How to query an elasticsearch aggregation with a term and sum on different nested objects?

Hello,

I tried posting my question to StackOverflow and haven't had any luck with responses. For the full information breakdown on my situation, I would greatly appreciate any help with my SO question:

For more information, I am using Elasticsearch 1.5 and am basically trying to perform multiple aggregations against a set of nested objects in a document.

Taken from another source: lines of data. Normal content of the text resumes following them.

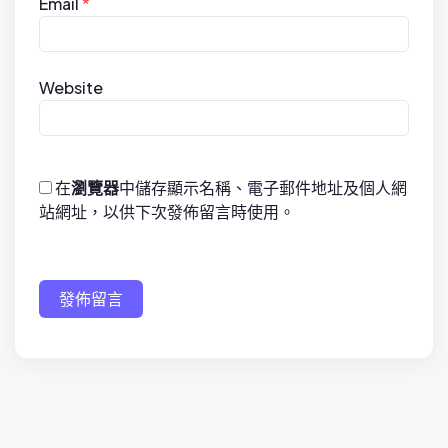
Email
*
Website
在
瀏覽器
中儲存顯示名稱、電子郵件地址及個人網
站網址，以供下次發佈留言時使用。
發佈留言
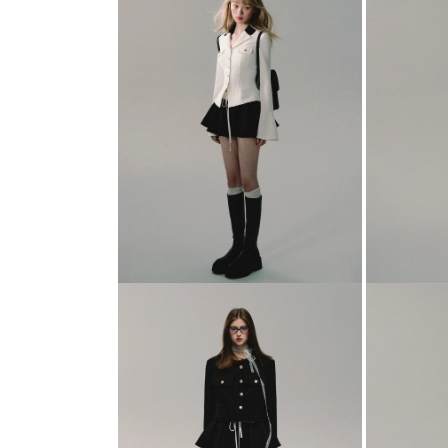
ダ
ル
で
メ
デ
ィ
ア
(1)
を
開
く
モ
モ
ー
ー
ダ
ダ
ル
ル
で
で
メ
メ
デ
デ
ィ
ィ
ア
ア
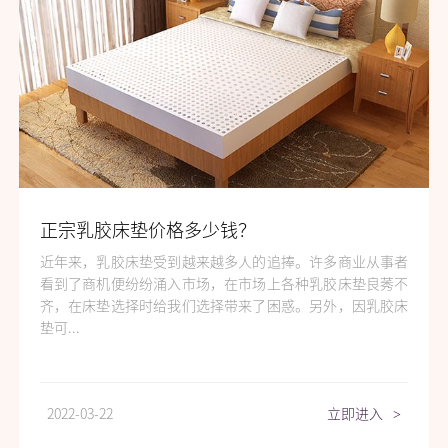
正宗乳胶床垫价格多少钱？
近年来，乳胶床垫受到越来越多人的追捧。许多商业从事者
看到了商机便纷纷涌入市场，在市场上各种乳胶床垫良莠不
齐，在床垫选择时给我们选择带来了困惑。另外，因乳胶床
垫可...
2022-03-22
立即进入
>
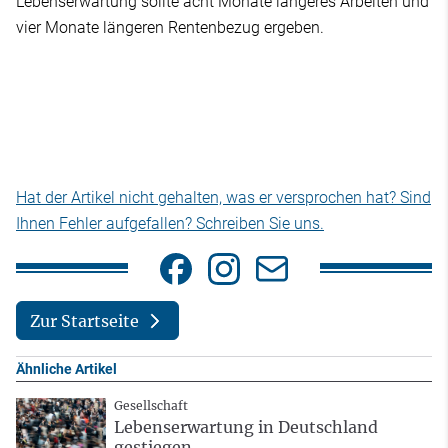
Lebenserwartung sollte acht Monate längeres Arbeiten und
vier Monate längeren Rentenbezug ergeben.
Hat der Artikel nicht gehalten, was er versprochen hat? Sind
Ihnen Fehler aufgefallen? Schreiben Sie uns.
Zur Startseite
Ähnliche Artikel
Gesellschaft
Lebenserwartung in Deutschland
gestiegen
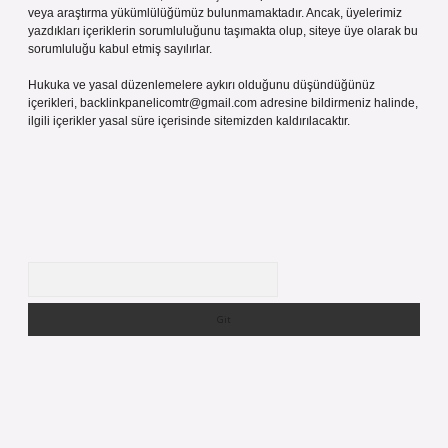
veya araştırma yükümlülüğümüz bulunmamaktadır. Ancak, üyelerimiz
yazdıkları içeriklerin sorumluluğunu taşımakta olup, siteye üye olarak bu
sorumluluğu kabul etmiş sayılırlar.
Hukuka ve yasal düzenlemelere aykırı olduğunu düşündüğünüz
içerikleri,
backlinkpanelicomtr@gmail.com
adresine bildirmeniz halinde,
ilgili içerikler yasal süre içerisinde sitemizden kaldırılacaktır.
Arama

I am currently indexing documents with the following structure:

{
    "metadata": {
        "tenant": "home",
        "timestamp": "2016-03-24T23:59:38Z"
    },
    "value": {
        { "key": "foo", "int_value": 100 },
        { "key": "bar", "str_value": "taco" }
    }
}

in my mapping, value is set to be a nested type.

This is my query:

{
  "query": {
    "match_all": {}
  },
  "aggs": {
    "filters": {
      "filter": {
        "bool": {
          "must": [
            {
              "term": {
                "metadata.org": "gw"
              }
            }
          ]
        }
      },
      "aggs": {
        "intervals": {
          "date_histogram": {
            "field": "metadata.timestamp",
            "interval": "1d",
            "min_doc_count": 0,
            "format": "yyyy-MM-dd'T'HH:mm:ss'Z'"
          },
          "aggs": {
            "nested_type": {
              "nested": {
                "path": "value"
              },
              "aggs": {
                "key_filter": {
                  "filter": {
                    "term": {
                      "value.key": "bar"
                    }
                  },
                  "aggs": {
                    "groupBy": {
                      "terms": {
                        "field": "value.str_value"
                      },
                      "aggs": {
                        "other_nested": {
                          "reverse_nested": {
                            "path": "value"
                          },
                          "aggs": {
                            "key_filter": {
                              "filter": {
                                "term": {
                                  "value.key": "foo"
                                }
                              },
                              "aggs": {
                                "amount_sum": {
                                  "sum": {
                                    "field": "value.int_value"
                                  }
                                }
                              }
                            }
                          }
                        }
                      }
                    }
                  }
                }
              }
            }
          }
        }
      }
    }
  }
}

This is my response:

{
  "took": 1,
  "timed_out": false,
  "_shards": {
    "total": 5,
    "successful": 5,
    "failed": 0
  },
  "hits": {
    "total": 7,
    "max_score": 0.0,
    "hits": []
  },
  "aggregations": {
    "filters": {
      "doc_count": 2,
      "intervals": {
        "buckets": [
          {
            "key_as_string": "2016-03-24T00:00:00Z",
            "key": 1458777600000,
            "doc_count": 2,
            "nested_type": {
              "doc_count": 5,
              "key_filter": {
                "doc_count": 2,
                "groupBy": {
                  "doc_count_error_upper_bound": 0,
                  "sum_other_doc_count": 0,
                  "buckets": [
                    {
                      "key": "taco",
                      "doc_count": 1,
                      "other_nested": {
                        "doc_count": 1,
                        "key_filter": {
                          "doc_count": 1,
                          "amount_sum": {
                            "value": 0.0  // <----- I expect this value to be 100.0
                          }
                        }
                      }
                    }
                  ]
                }
              }
            }
          }
        ]
      }
    }
  }
}

Would anyone have any idea on how to get this type of query to work?